Jeanne prit encore une autre précaution; ce fut de se tenir éloignée de la table, sous prétexte de vaquer à divers soins du ménage. Le père n'était pas à la maison, et l'on ignorait l'heure à laquelle il devait rentrer. Il était sorti pour les affaires de la famille; il était juste qu'à son retour il trouvât sa soupe préparée. Jeanne, sa fille, eut l'attention de lui en conserver dans un pot. Trois personnes se mirent à table, la femme Judacier et sa fille aînée, avec la femme Perichon. A peine chacune d'elles eut-elle mangé sa portion, que les premiers effets du poison commencèrent à se manifester par des symptômes effrayans. La femme Judacier succomba le jour même, malgré les secours qu'on lui administra. Les soins furent moins infructueux à l'égard des deux autres, qui étaient plus jeunes et plus vigoureuses; mais elles en furent long-temps et dangereusement malades, et leur santé en fut altérée pour leur vie.

Les circonstances qui avaient précédé cet accident ne laissèrent pas lieu de douter de quelle main partait le crime. Jeanne fut arrêtée sur-le-champ. Son procès lui fut fait; et par sentence de la sénéchaussée de Lyon, du 30 novembre 1779, elle fut déclarée atteinte et convaincue des faits qui viennent d'être exposés, et condamnée à faire amende honorable en chemise, nu-tête, la corde au cou, tenant en ses mains une torche de cire ardente du poids de deux livres, au-devant de la principale porte de l'église primatiale de Lyon, où elle serait conduite par l'exécuteur de la haute-justice, ayant écriteau devant et derrière portant ces mots: Empoisonneuse parricide. Elle devait avoir ensuite le poing coupé par le bourreau, et être menée sur la place des Terreaux pour y être brûlée vive et ses cendres jetées au vent.
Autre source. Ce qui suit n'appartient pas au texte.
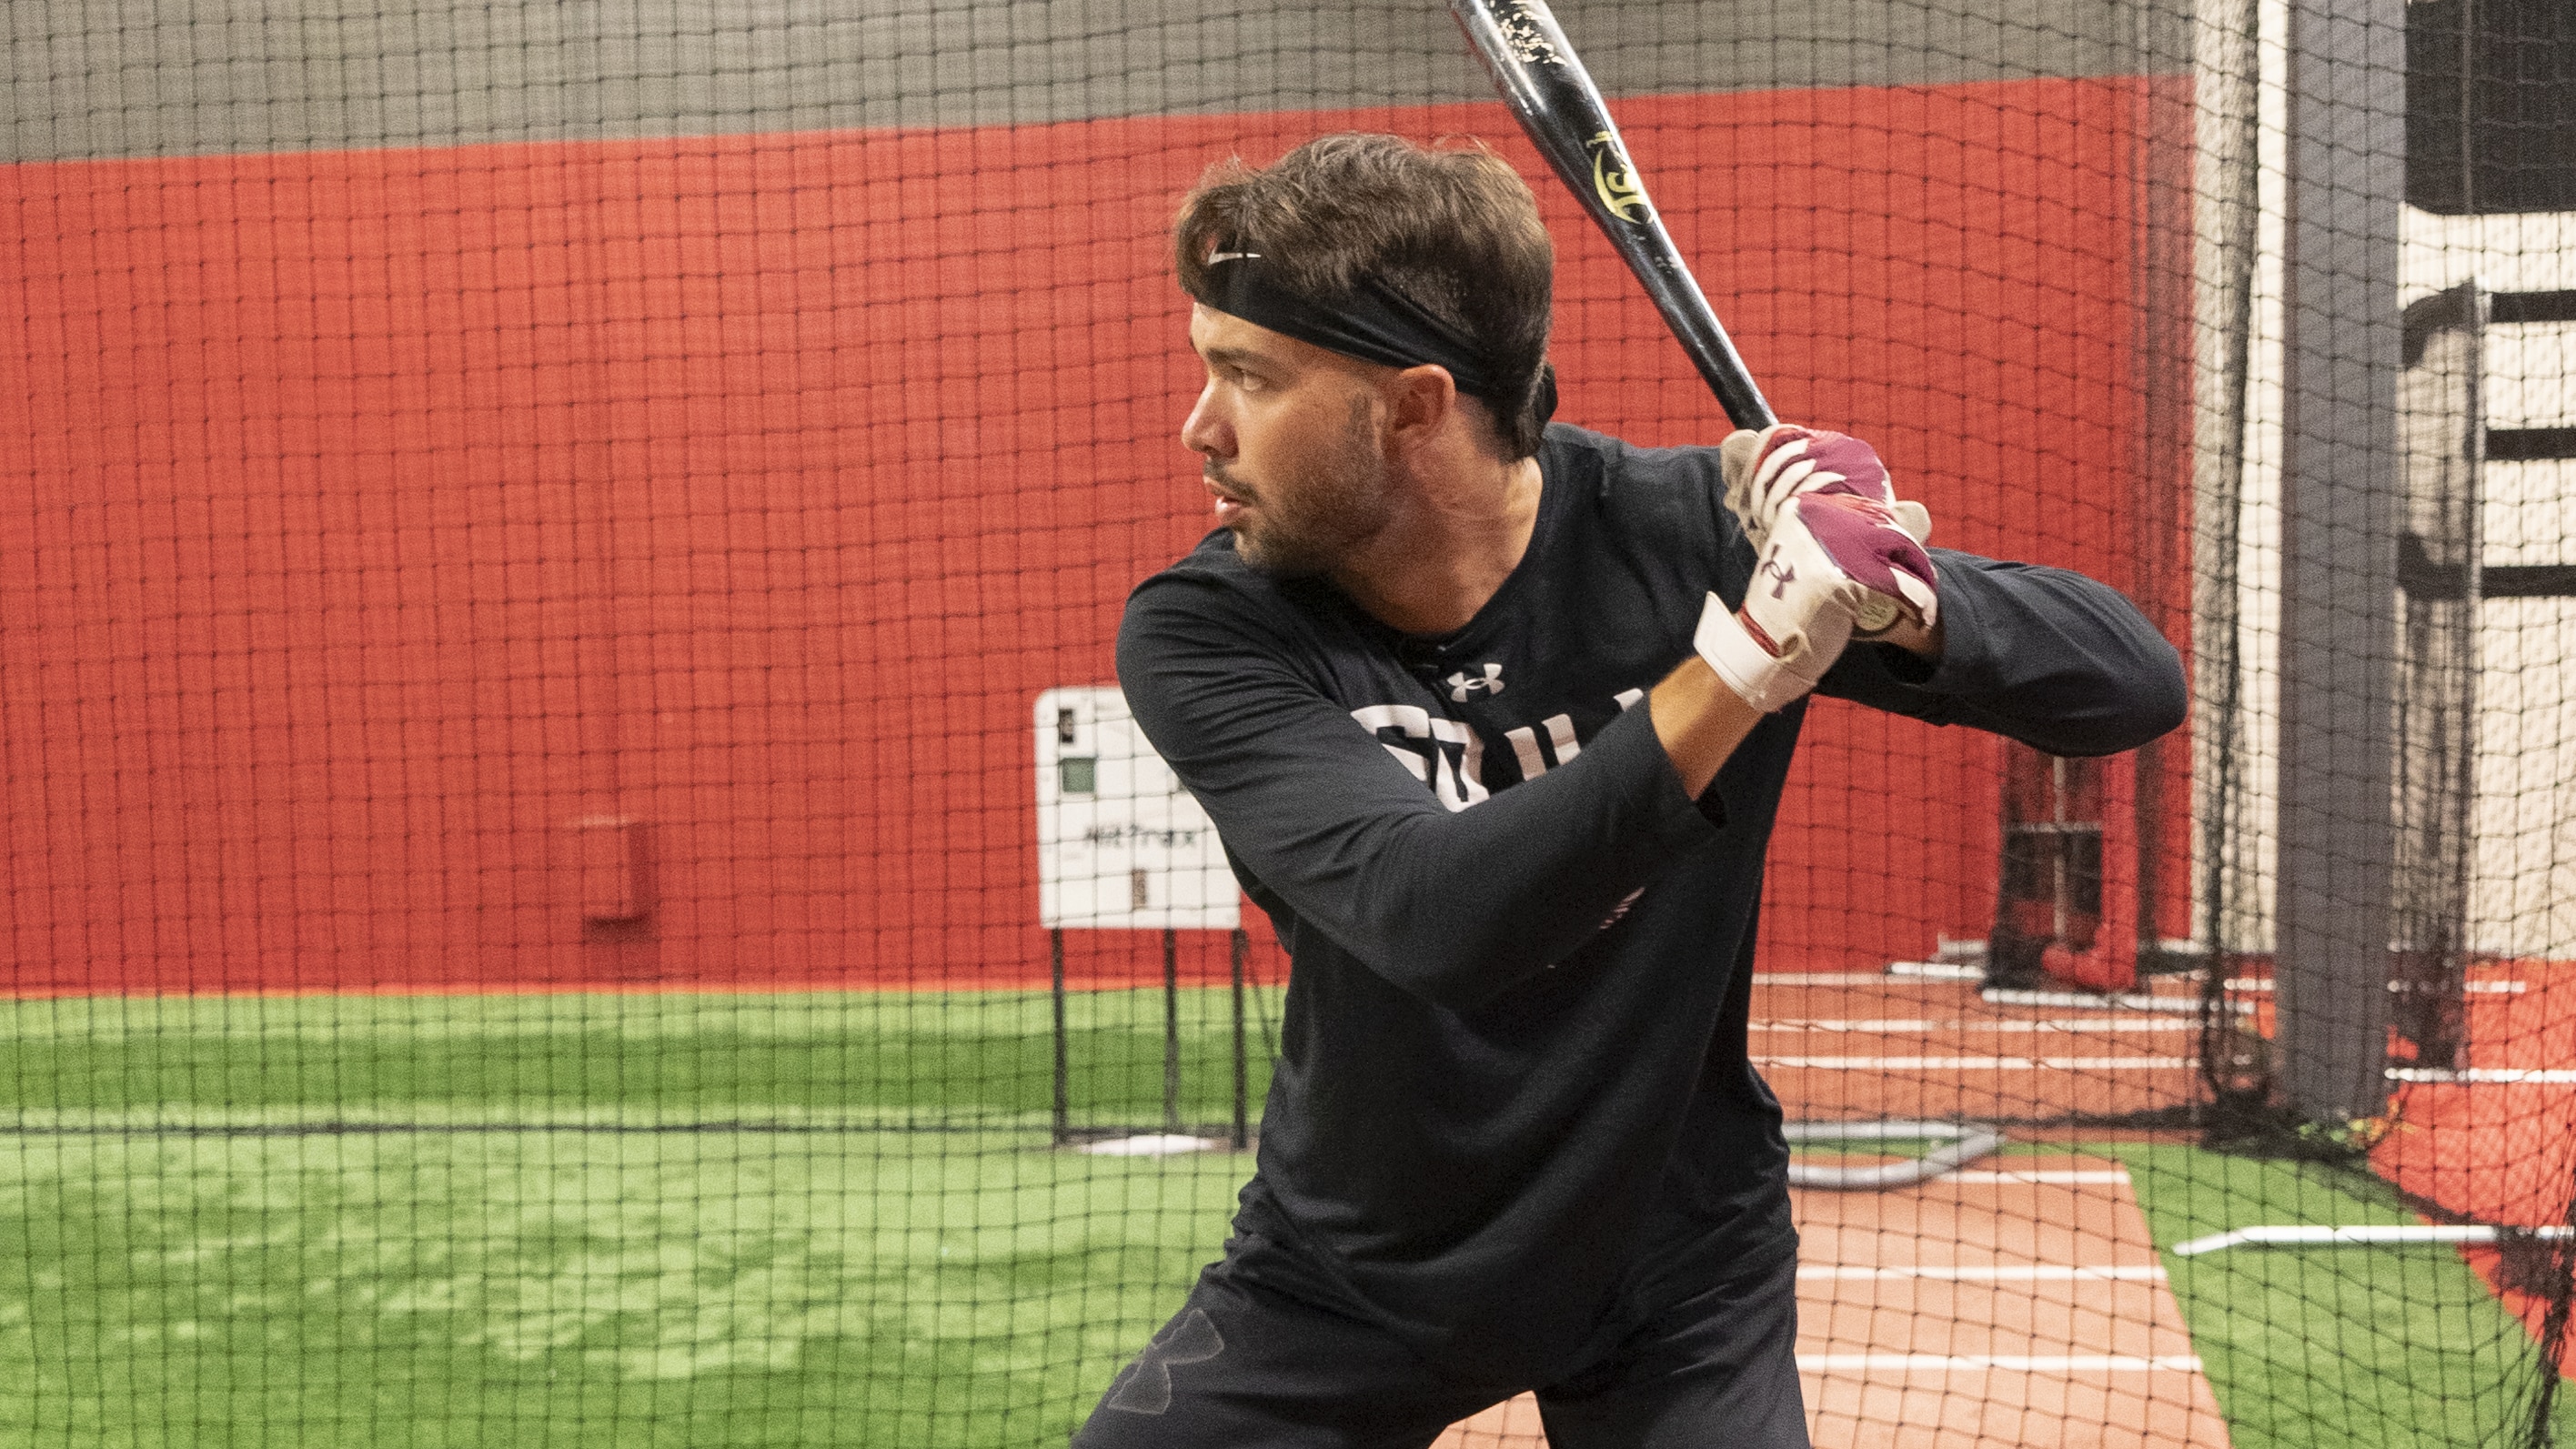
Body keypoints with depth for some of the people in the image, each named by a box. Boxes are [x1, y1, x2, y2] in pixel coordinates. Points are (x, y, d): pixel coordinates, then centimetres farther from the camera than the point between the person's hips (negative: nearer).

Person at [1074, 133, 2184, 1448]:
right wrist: (1749, 653, -42)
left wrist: (1895, 600, -35)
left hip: (1673, 1276, 0)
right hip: (1348, 1276, 1)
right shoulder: (1201, 634, -19)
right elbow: (1434, 915, -34)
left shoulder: (1688, 535, -17)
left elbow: (2137, 684, -15)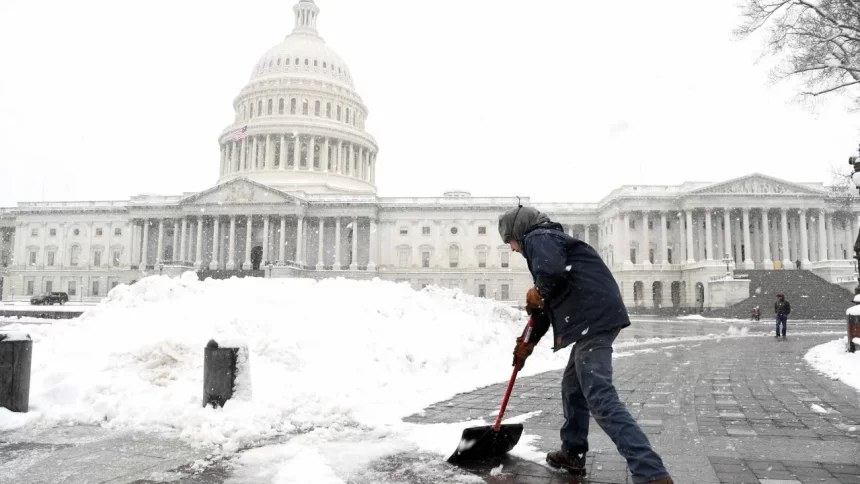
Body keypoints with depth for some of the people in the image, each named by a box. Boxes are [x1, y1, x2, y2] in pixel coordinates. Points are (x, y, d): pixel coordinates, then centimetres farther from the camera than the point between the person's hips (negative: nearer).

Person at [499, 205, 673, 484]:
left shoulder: (537, 238, -1)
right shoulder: (549, 241, 30)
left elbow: (551, 272, -25)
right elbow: (551, 302, 32)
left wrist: (537, 293, -3)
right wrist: (529, 343, 30)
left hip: (592, 319, -11)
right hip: (598, 317, 11)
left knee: (600, 397, -15)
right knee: (572, 386, 21)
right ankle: (572, 454, 31)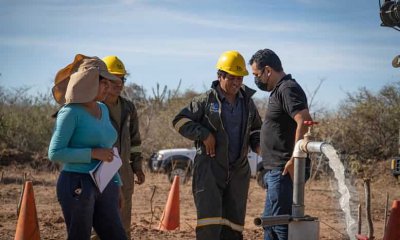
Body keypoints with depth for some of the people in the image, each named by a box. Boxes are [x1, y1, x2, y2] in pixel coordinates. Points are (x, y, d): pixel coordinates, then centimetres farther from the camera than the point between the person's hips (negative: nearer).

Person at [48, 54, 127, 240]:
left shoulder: (102, 109, 14)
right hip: (77, 187, -7)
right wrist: (93, 153, -17)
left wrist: (117, 186, 19)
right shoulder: (71, 112, -9)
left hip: (103, 187, 7)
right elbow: (55, 153, -14)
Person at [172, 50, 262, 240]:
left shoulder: (247, 103, 12)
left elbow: (256, 131, 24)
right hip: (209, 167, -5)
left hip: (238, 170, 5)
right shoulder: (207, 100, -2)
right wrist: (204, 135, -12)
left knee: (234, 219, 6)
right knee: (210, 217, -13)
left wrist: (259, 146, 3)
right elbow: (180, 121, -2)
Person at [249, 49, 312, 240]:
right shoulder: (279, 90, 20)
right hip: (276, 171, 11)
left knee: (281, 224, -9)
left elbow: (304, 122, -25)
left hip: (285, 171, -11)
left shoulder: (288, 89, -13)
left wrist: (294, 160, -26)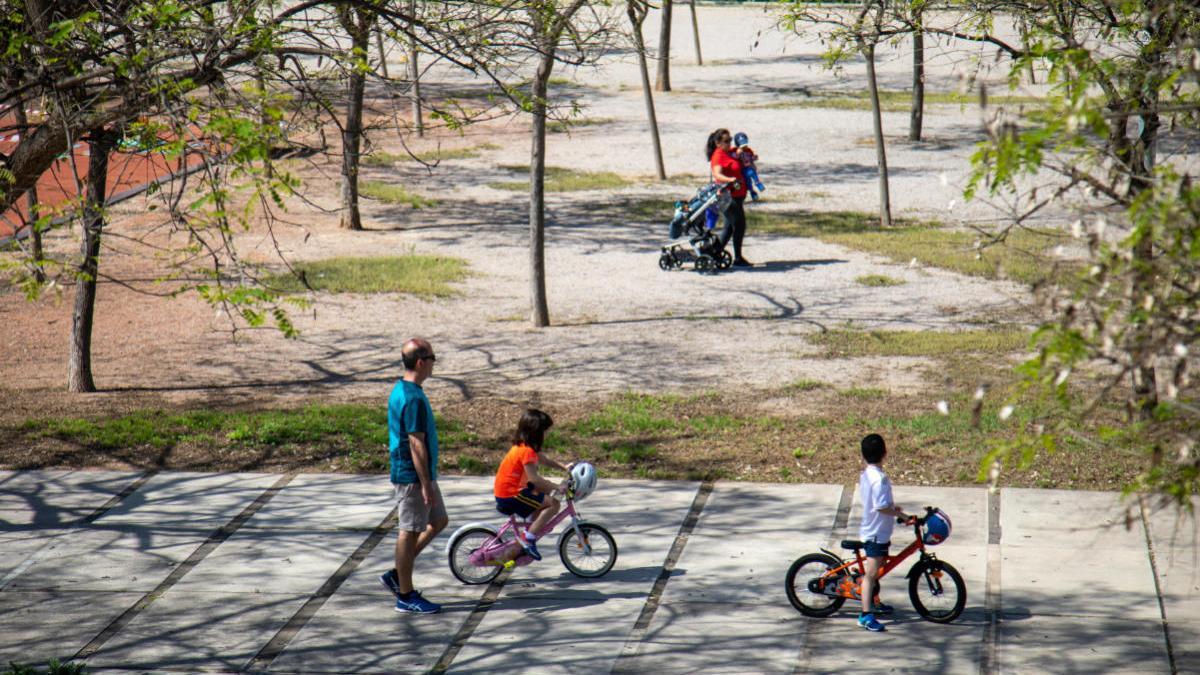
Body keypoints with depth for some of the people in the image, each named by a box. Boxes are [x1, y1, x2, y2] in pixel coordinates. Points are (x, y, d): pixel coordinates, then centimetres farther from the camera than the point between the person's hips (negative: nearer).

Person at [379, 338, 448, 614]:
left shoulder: (400, 391, 10)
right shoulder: (413, 398, -22)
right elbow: (417, 444, -23)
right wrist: (426, 485, -20)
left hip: (416, 474, 10)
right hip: (413, 477, -10)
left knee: (438, 521, 18)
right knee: (409, 532, -1)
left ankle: (397, 575, 22)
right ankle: (405, 596, 9)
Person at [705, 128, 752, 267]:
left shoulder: (730, 152, 12)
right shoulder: (718, 156, -16)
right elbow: (717, 174, -32)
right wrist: (730, 180, -49)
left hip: (736, 195, 10)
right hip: (729, 196, -10)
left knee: (730, 226, 16)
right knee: (739, 225, -6)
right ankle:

Par arrêt du 12 février 1780, cette sentence fut confirmée, et l'exécution en fut renvoyée devant le lieutenant-criminel de Lyon.

Quant à l'infraction commise par les sieurs Buisson et Bellet aux règlemens et arrêts concernant la vente des poisons, elle fut punie par une amende, avec injonction d'être plus circonspects à l'avenir.